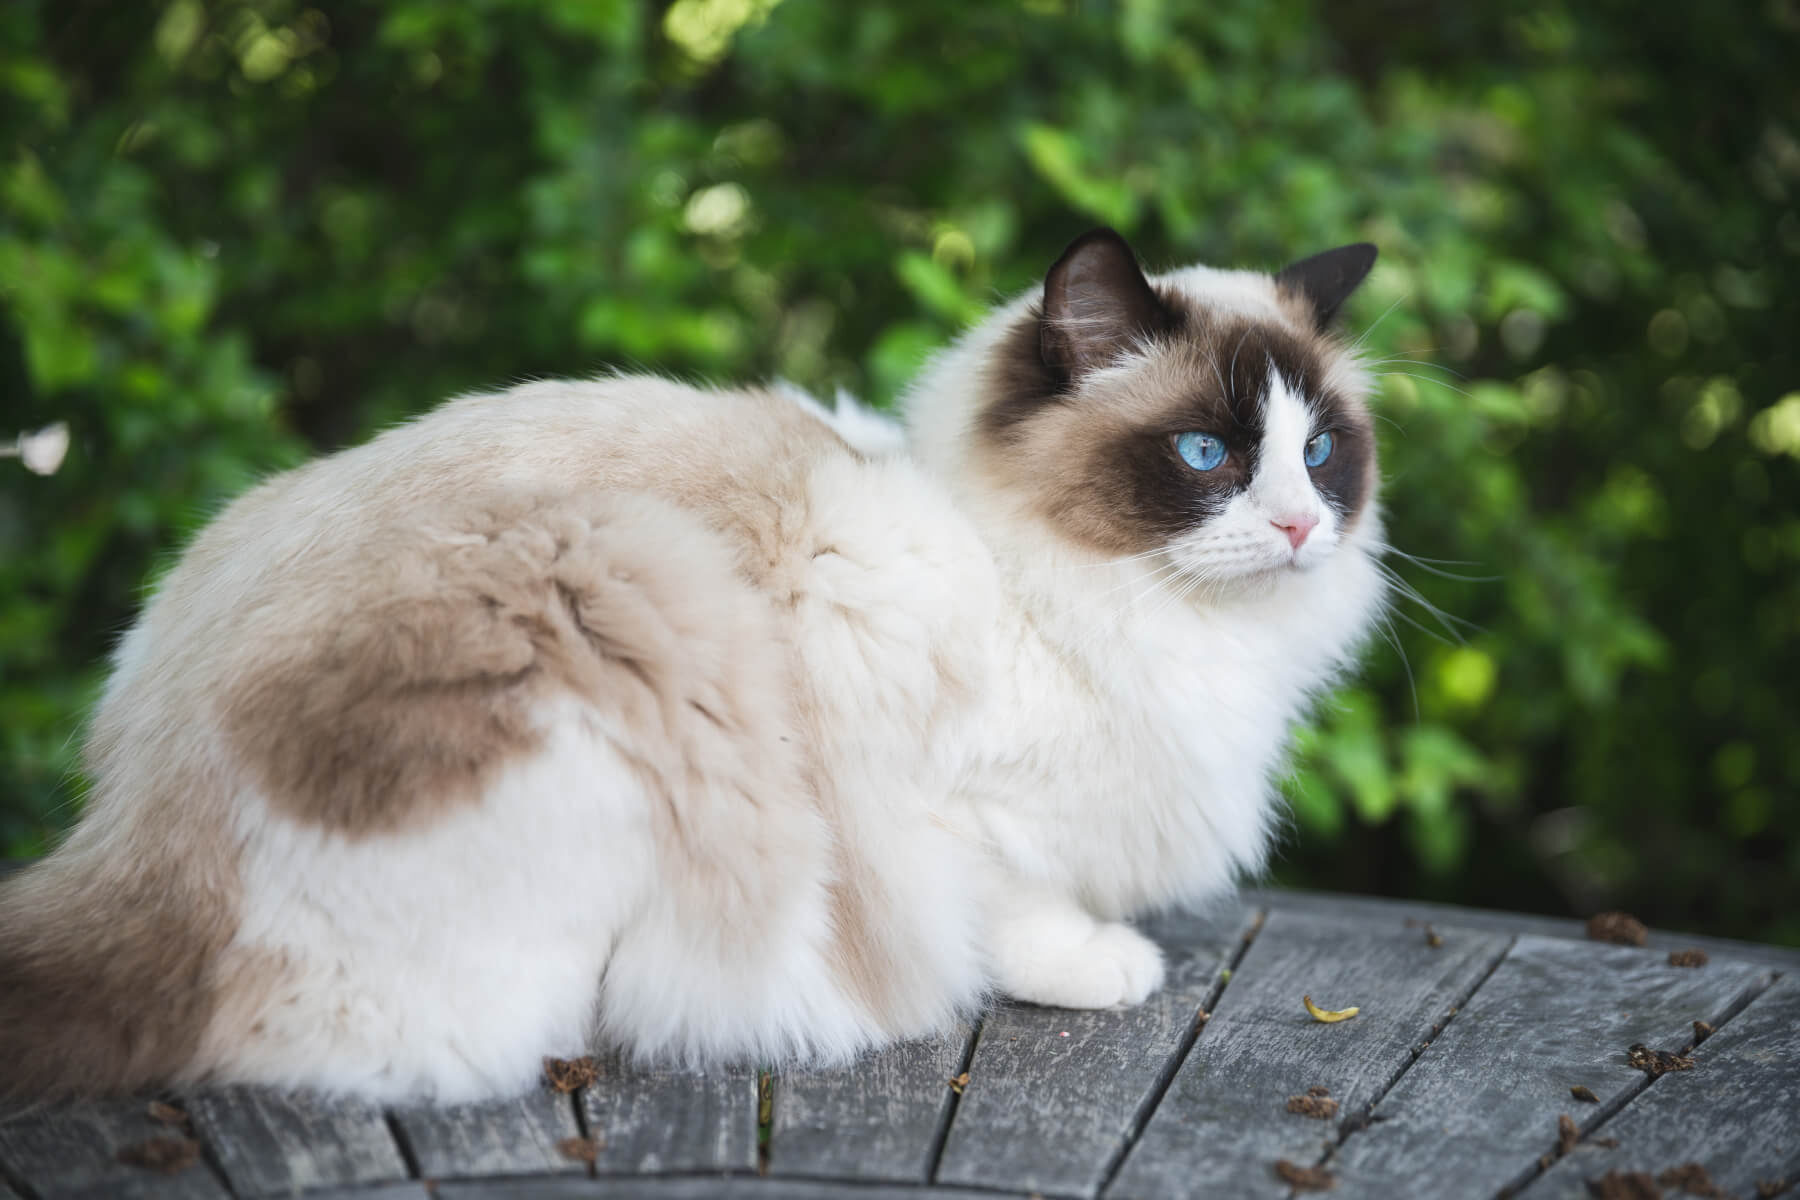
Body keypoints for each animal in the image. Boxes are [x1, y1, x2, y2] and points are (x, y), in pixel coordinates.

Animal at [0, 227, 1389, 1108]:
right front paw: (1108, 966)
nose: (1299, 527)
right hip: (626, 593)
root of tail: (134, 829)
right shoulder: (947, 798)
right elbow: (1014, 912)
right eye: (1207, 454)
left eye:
---
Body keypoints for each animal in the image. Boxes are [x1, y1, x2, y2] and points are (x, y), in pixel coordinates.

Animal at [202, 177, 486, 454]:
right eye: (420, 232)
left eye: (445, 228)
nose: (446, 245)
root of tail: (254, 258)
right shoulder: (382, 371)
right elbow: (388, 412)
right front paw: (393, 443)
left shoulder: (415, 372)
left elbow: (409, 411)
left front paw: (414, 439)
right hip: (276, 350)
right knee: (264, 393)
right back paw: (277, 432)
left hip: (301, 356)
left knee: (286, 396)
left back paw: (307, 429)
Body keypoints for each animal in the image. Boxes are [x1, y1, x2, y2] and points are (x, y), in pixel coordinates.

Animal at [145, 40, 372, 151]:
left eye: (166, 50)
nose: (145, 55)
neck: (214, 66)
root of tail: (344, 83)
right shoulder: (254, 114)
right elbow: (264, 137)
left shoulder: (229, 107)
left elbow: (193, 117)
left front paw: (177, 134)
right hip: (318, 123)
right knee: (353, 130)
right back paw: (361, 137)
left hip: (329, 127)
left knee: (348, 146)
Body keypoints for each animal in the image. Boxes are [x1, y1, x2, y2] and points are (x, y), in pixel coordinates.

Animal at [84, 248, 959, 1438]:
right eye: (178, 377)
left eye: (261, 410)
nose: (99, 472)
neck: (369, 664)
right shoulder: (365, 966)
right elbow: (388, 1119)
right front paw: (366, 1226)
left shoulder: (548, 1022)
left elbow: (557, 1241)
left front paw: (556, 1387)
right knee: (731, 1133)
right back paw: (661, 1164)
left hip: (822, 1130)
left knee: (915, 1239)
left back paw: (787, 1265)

EXERCISE REQUIREMENTS
From the records above, give again exactly the lines running from the line with "left elbow: (557, 1241)" to the line with "left back paw: (787, 1265)", inclusive.

RESPONSE AREA
left elbow: (557, 1241)
left front paw: (556, 1387)
right knee: (731, 1133)
right back paw: (661, 1164)
left hip: (822, 1130)
left knee: (915, 1239)
left back paw: (787, 1265)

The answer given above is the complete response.